* **SOURCE DOCUMENT**
+ + +

In every foresight or forecasting exercise, there are two overarching tensions:

  • The more certain and detailed the forecast, the more people will accept it and believe it to be useful.
  • The more certain and detailed the forecast, the less likely it is to happen.

This is the foresight paradox: you can be completely accurate, or you can be completely engaging, but you can't be both. As a result, every forecast (or scenario, or prediction) has to find the right balance between the two, trading off likelihood for believability.

As a simple example: a forecast that says "the next decade will see continued economic disruption" is very likely to be true, but of limited utility and almost no capacity to inspire innovative thought; conversely, a forecast that says "the Eurozone will collapse in the Summer of 2013, leaving EU countries scrambling to find usable currencies, with many temporarily adopting the dollar" is almost certainly not going to happen as described, but offers clear guidance for action, and can inspire novel business and political strategies. If the latter forecast is given by someone in a suit and tie, with a very serious sounding title from a very serious sounding institution, many people will accept it as being much more than informed conjecture -- and will reject the more general forecast as being useless.

This shouldn't come as a surprise. Precise and detailed forecasts offer structure for thinking, giving the listener a framework upon which to build strategies or make concrete rebuttals. Moreover, there appears to be a psychology of belief that makes people more likely to listen to detailed predictions, offered with certainty and clarity, than to listen to general forecasts, or those offered with plenty of hedges and caveats -- even though the detailed predictions are almost always wrong. (This isn't helped by a media culture that favors the spectacular over the thoughtful, and the adamant over the hesitant.)

It's not hard to find pundits and self-described futurists who will gladly accept the visibility and attention that comes from making detailed, spectacular predictions, no matter the eventual accuracy. If confronted, they'll mumble something about timing or unpredictable events; such confrontations are vanishingly rare, however, especially for high-profile pundits. It doesn't matter how wrong you are if you get good ratings.

Ethical futurists have a bit more of a dilemma here, however. A forecast needs to be vivid and engaging enough to trigger action, yet general and cautious enough to engender restraint. Or, as I put it in one interview, should be wrong in useful ways.

The simplest approach is to keep forecasts as general as possible, using detail only when well-supported by evidence. With this method, the emphasis is on the present-day and near-term drivers that lead towards the (more general) future. There is a temptation to over-emphasize the visible, and not leave enough space for wild cards and "black swans," however. The core quandary remains knowing how general and cautious one can be while still offering useful insights, and how specific and detailed one can be while still not leading the audience astray.

+ + +

* **WORK TO COMPLETE**
**a)** Print the passage from the essay on forecasting word for word, starting at "The simplest approach" and ending after "the audience astray.".
**b)** Using the essay on forecasting, explain in one to three sentences why people tend to accept precise, detailed forecasts more readily than general ones.

* **DATASET EXTRACT**

+ + +

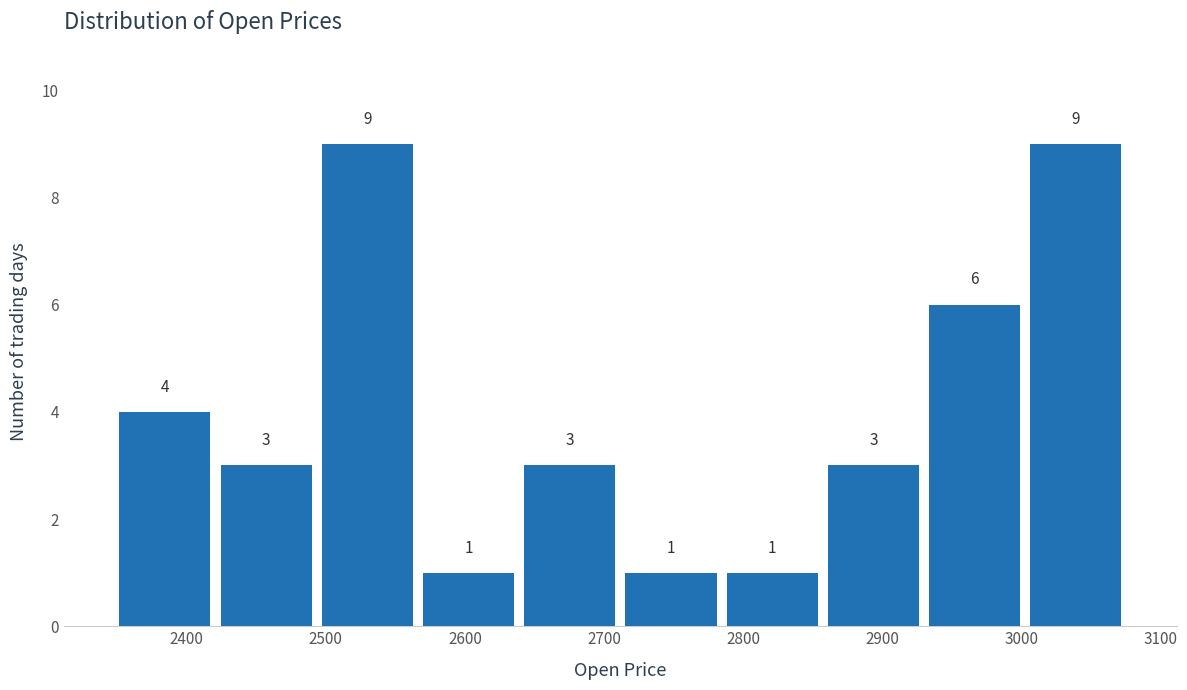

How tall is the bar that spans 3000 to 3080 on the x-axis? The bar edges are not printed on the chart, so give them approximately, as read against the axis.

9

+ + +

* **SOLUTIONS BY TASK**
**a)**
The simplest approach is to keep forecasts as general as possible, using detail only when well-supported by evidence. With this method, the emphasis is on the present-day and near-term drivers that lead towards the (more general) future. There is a temptation to over-emphasize the visible, and not leave enough space for wild cards and "black swans," however. The core quandary remains knowing how general and cautious one can be while still offering useful insights, and how specific and detailed one can be while still not leading the audience astray.

**b)** Precise and detailed forecasts give structure for thinking, offering the listener a framework for building strategies or making concrete rebuttals. There also appears to be a psychology of belief that makes people more likely to listen to detailed predictions offered with certainty and clarity than to general or heavily hedged forecasts, even though the detailed ones are almost always wrong.